• [The problem]:
Leave out the pictures and print the rest of the entries exactly as they stand.

*** Data to use

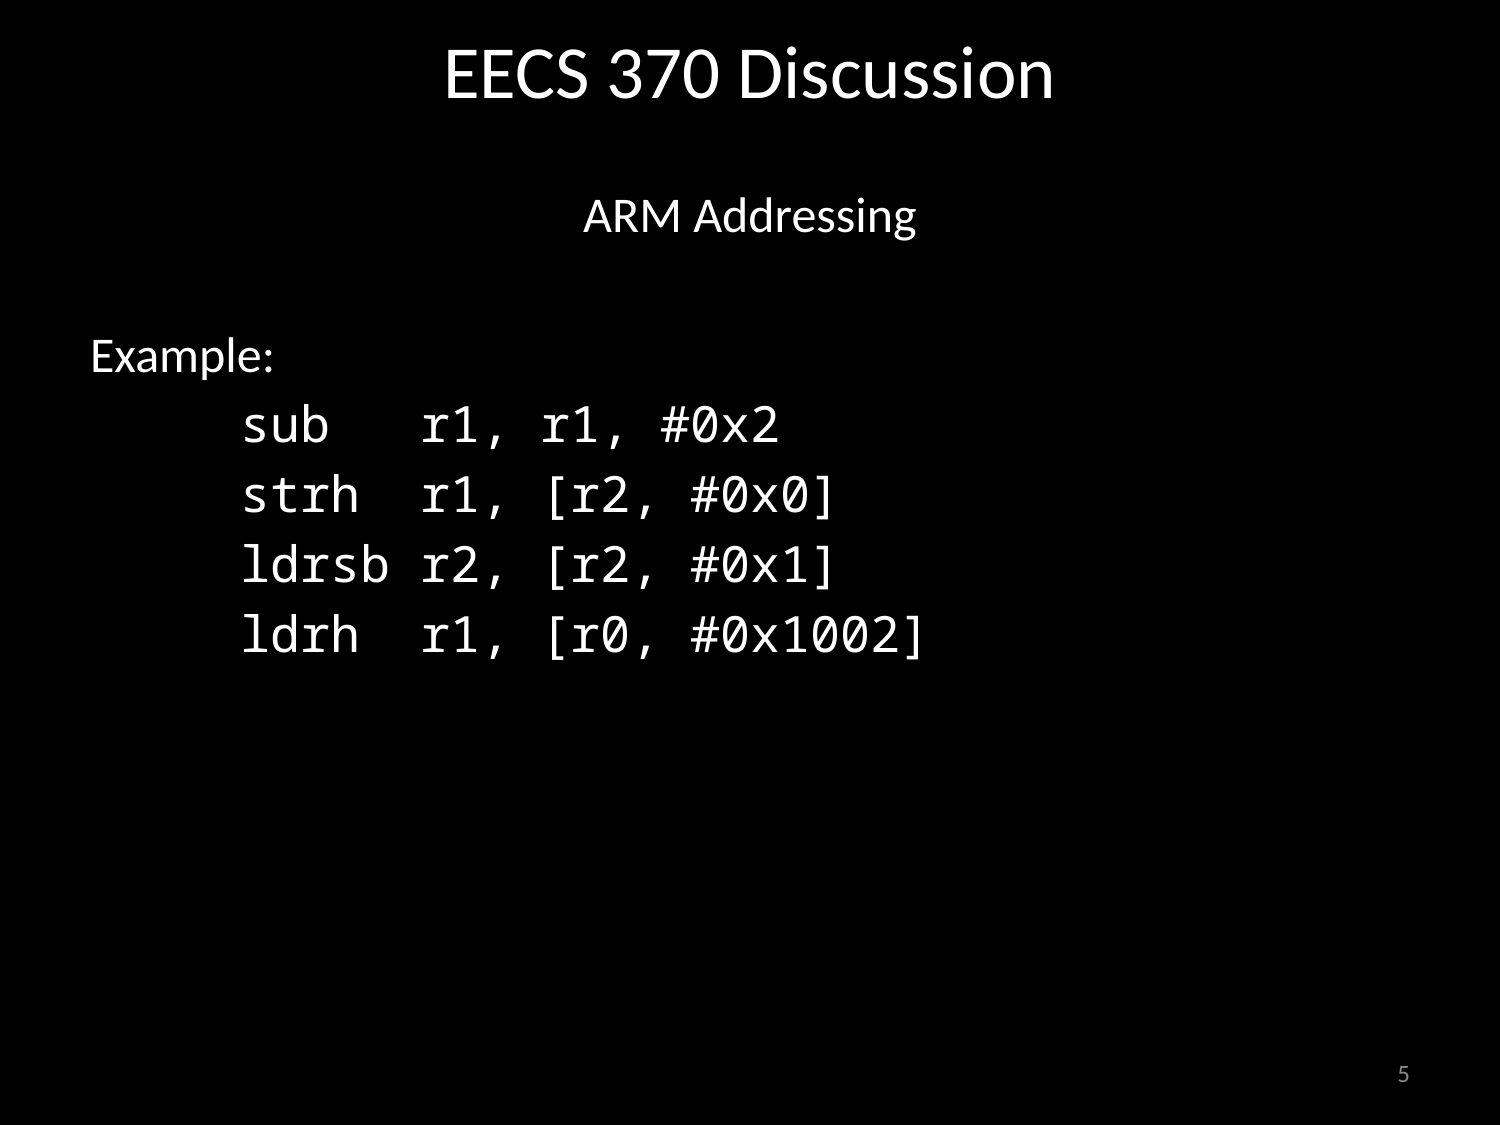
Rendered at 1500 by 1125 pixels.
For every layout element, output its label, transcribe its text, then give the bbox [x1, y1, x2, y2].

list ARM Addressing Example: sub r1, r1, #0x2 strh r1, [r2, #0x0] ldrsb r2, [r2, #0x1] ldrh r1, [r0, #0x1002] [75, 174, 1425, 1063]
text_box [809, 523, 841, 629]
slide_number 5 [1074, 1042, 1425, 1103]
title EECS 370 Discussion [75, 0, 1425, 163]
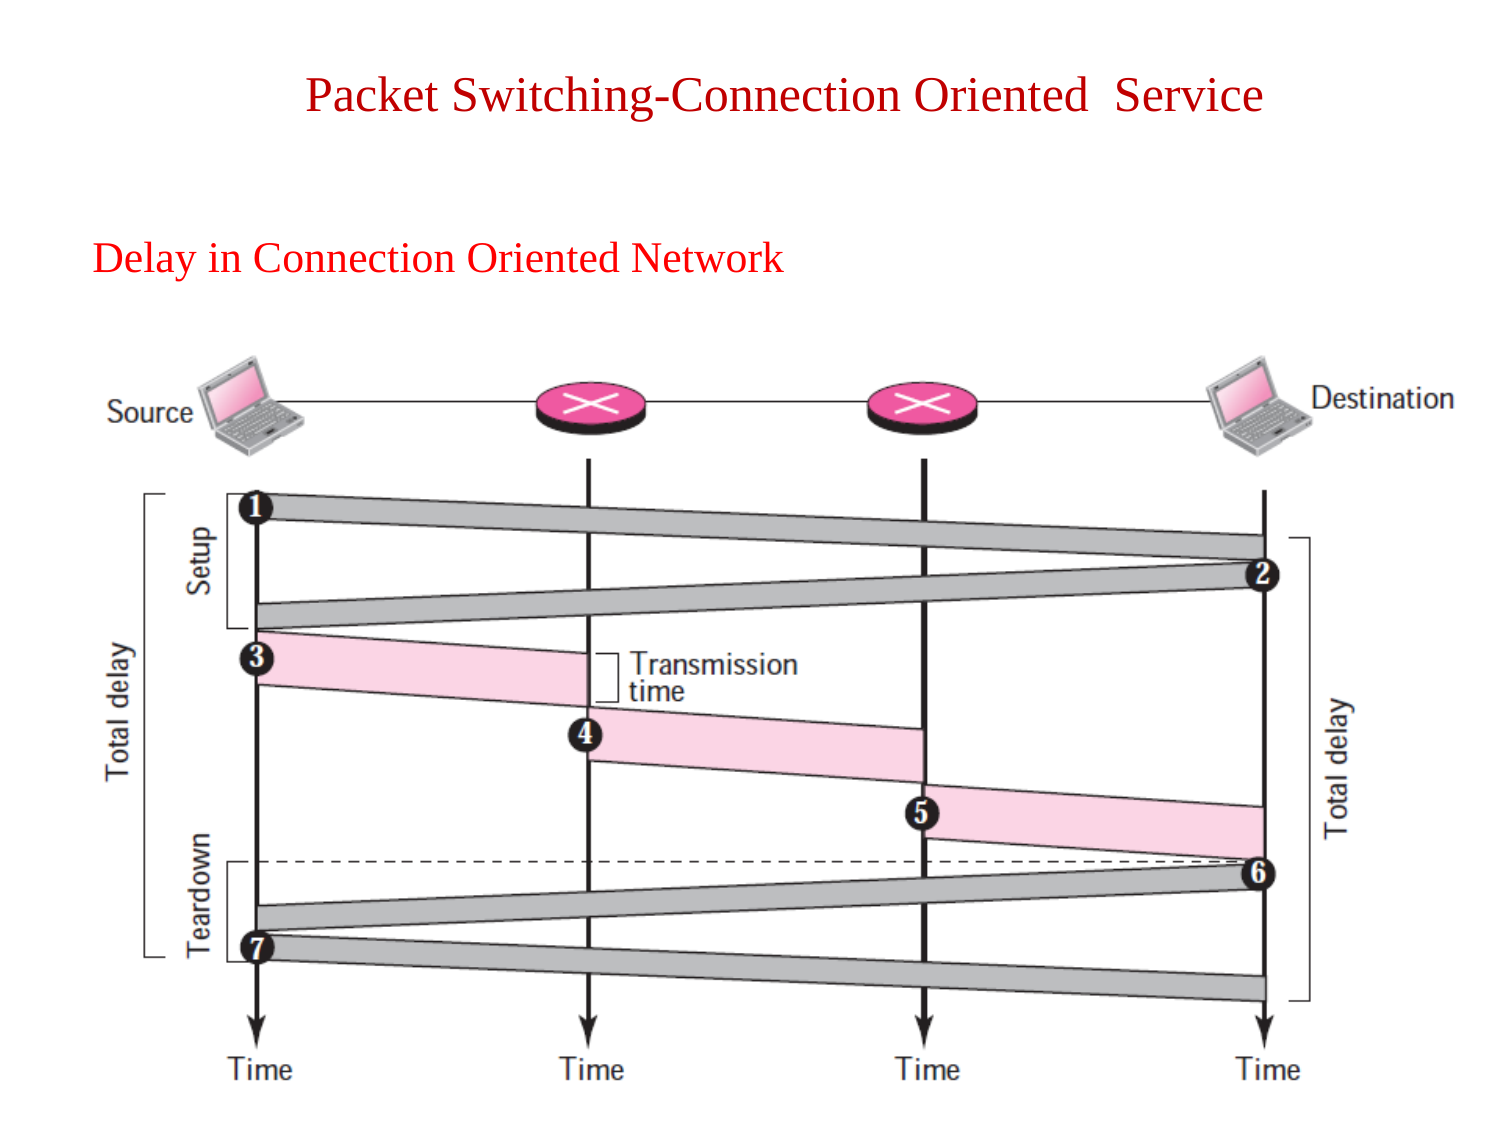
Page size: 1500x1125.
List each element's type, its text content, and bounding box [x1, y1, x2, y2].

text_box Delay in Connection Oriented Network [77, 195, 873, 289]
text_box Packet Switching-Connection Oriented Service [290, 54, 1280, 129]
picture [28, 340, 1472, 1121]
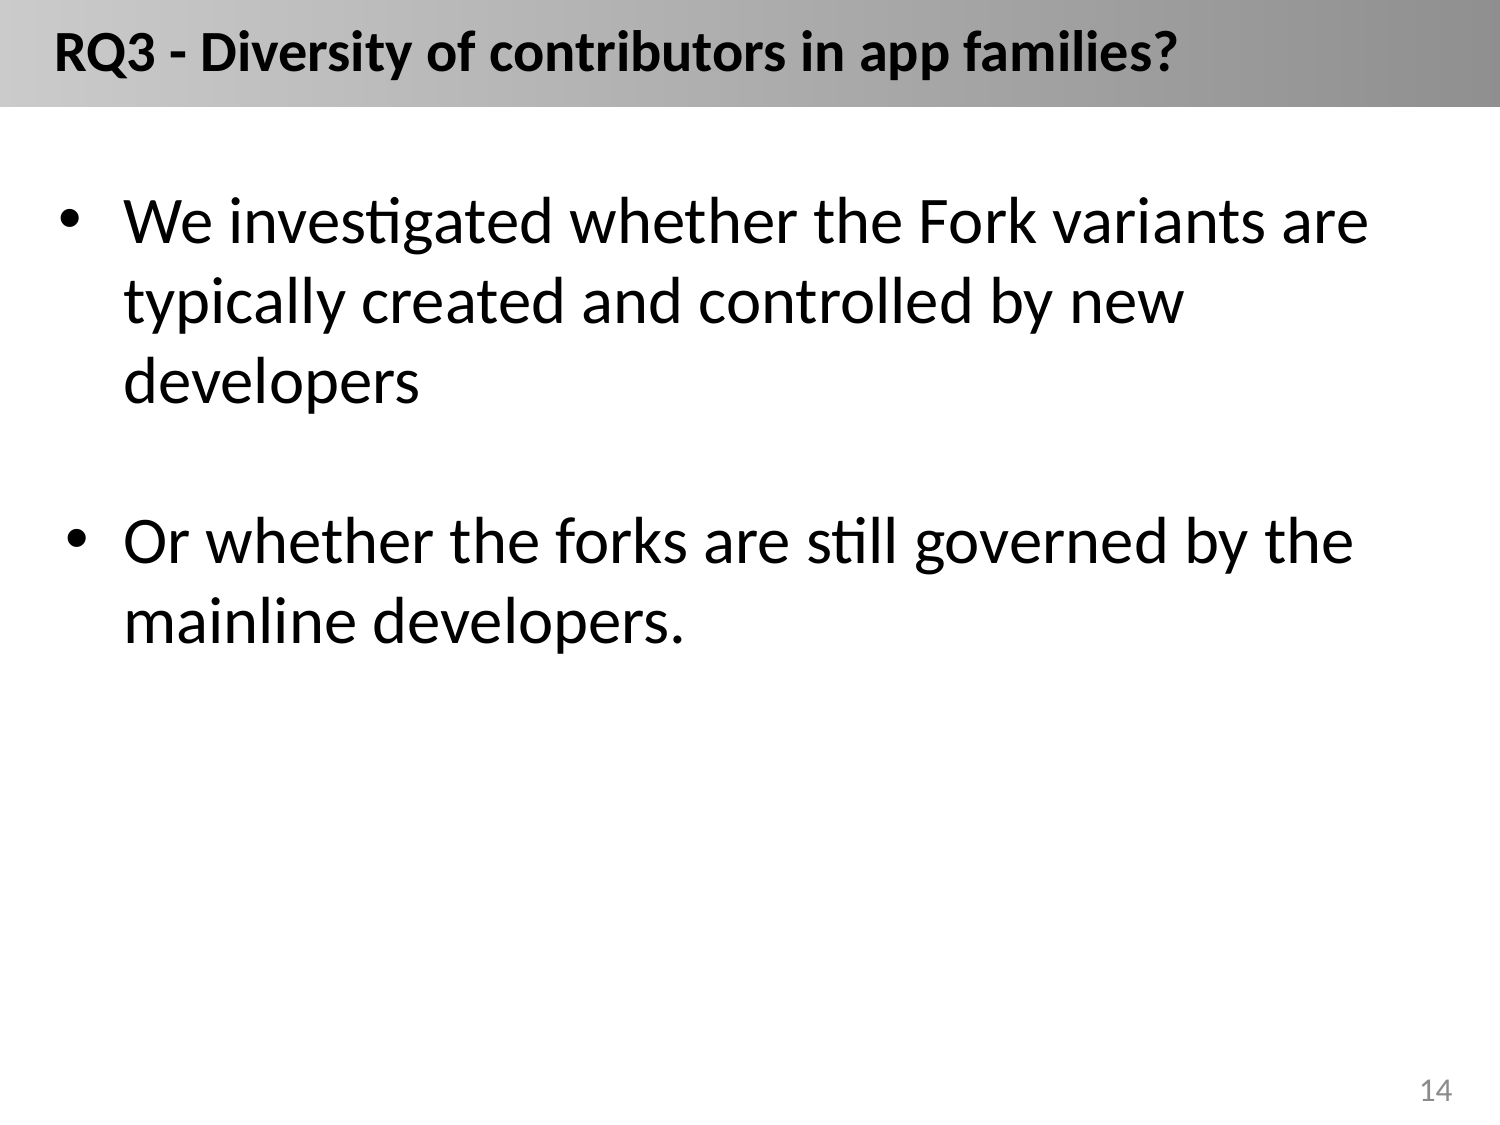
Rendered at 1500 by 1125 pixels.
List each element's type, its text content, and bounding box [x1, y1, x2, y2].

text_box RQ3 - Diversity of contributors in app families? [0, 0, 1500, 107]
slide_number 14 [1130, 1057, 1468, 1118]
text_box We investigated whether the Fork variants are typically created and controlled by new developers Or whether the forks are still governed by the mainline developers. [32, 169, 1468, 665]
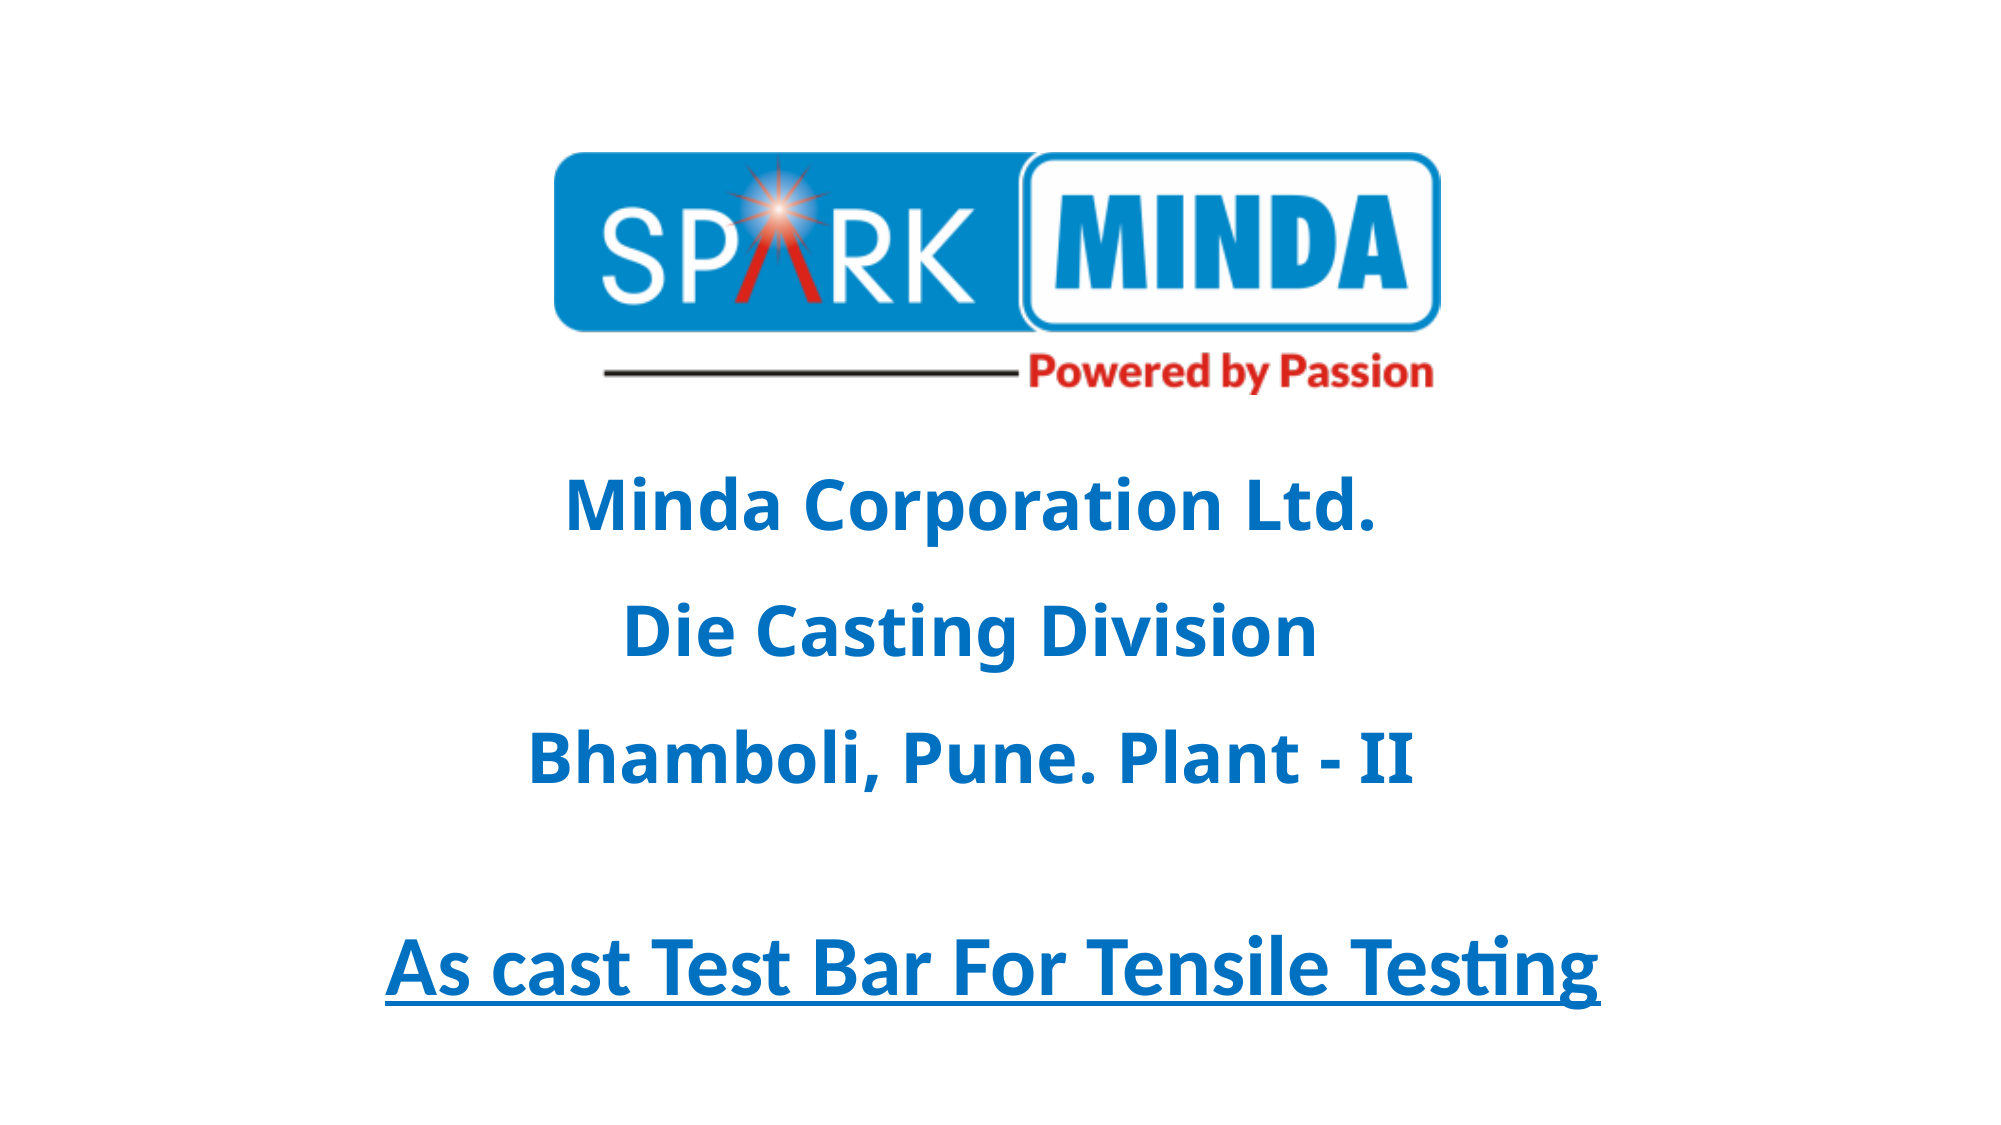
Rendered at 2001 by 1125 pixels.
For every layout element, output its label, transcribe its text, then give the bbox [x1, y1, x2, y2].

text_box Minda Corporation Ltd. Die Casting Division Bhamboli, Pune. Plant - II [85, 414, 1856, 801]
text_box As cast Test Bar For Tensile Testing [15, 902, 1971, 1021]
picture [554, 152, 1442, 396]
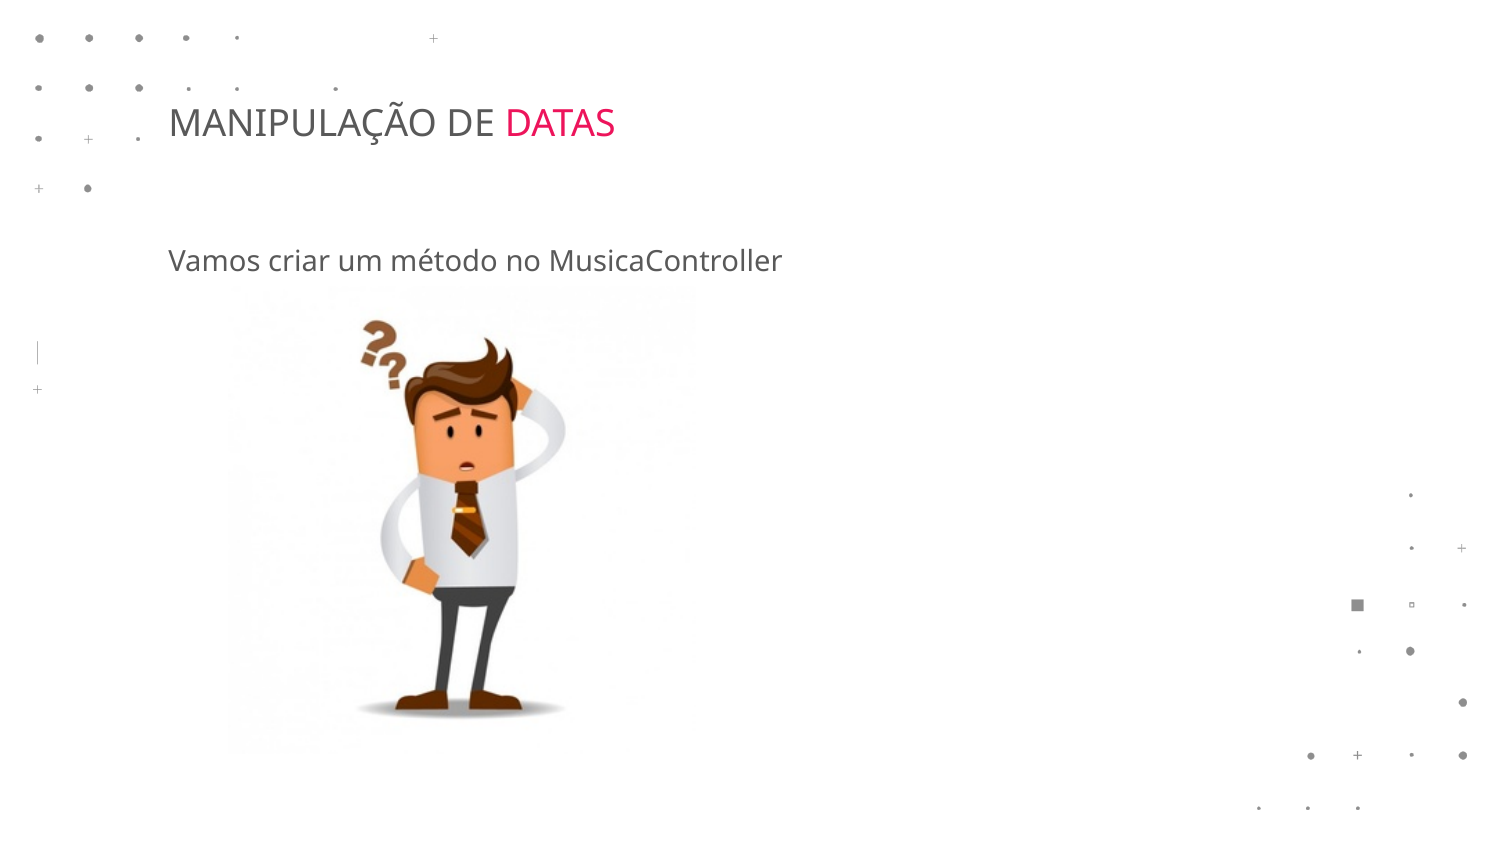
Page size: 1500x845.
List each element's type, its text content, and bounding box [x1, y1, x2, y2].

******

• [Exercise solution]:
Rendered at 1500 by 1125 pixels.
For every layout element, output its label, transcribe its text, then give the bbox [x1, y1, x2, y2].

list ARM Addressing Example: sub r1, r1, #0x2 strh r1, [r2, #0x0] ldrsb r2, [r2, #0x1] ldrh r1, [r0, #0x1002] [75, 174, 1425, 1063]
text_box [809, 523, 841, 629]
slide_number 5 [1074, 1042, 1425, 1103]
title EECS 370 Discussion [75, 0, 1425, 163]
Page size: 1500x1125.
List each element's type, its text content, and bounding box [x1, y1, x2, y2].

text_box Delay in Connection Oriented Network [77, 195, 873, 289]
text_box Packet Switching-Connection Oriented Service [290, 54, 1280, 129]
picture [28, 340, 1472, 1121]
Rendered at 1500 by 1125 pixels.
List each element's type, its text content, and bounding box [x1, y1, x2, y2].

text_box RQ3 - Diversity of contributors in app families? [0, 0, 1500, 107]
slide_number 14 [1130, 1057, 1468, 1118]
text_box We investigated whether the Fork variants are typically created and controlled by new developers Or whether the forks are still governed by the mainline developers. [32, 169, 1468, 665]
Rendered at 2001 by 1125 pixels.
For every layout element, output its label, transcribe its text, then give the bbox [x1, y1, x2, y2].

text_box Minda Corporation Ltd. Die Casting Division Bhamboli, Pune. Plant - II [85, 414, 1856, 801]
text_box As cast Test Bar For Tensile Testing [15, 902, 1971, 1021]
picture [554, 152, 1442, 396]
Page size: 1500x845.
List each element's type, its text content, and bounding box [x1, y1, x2, y2].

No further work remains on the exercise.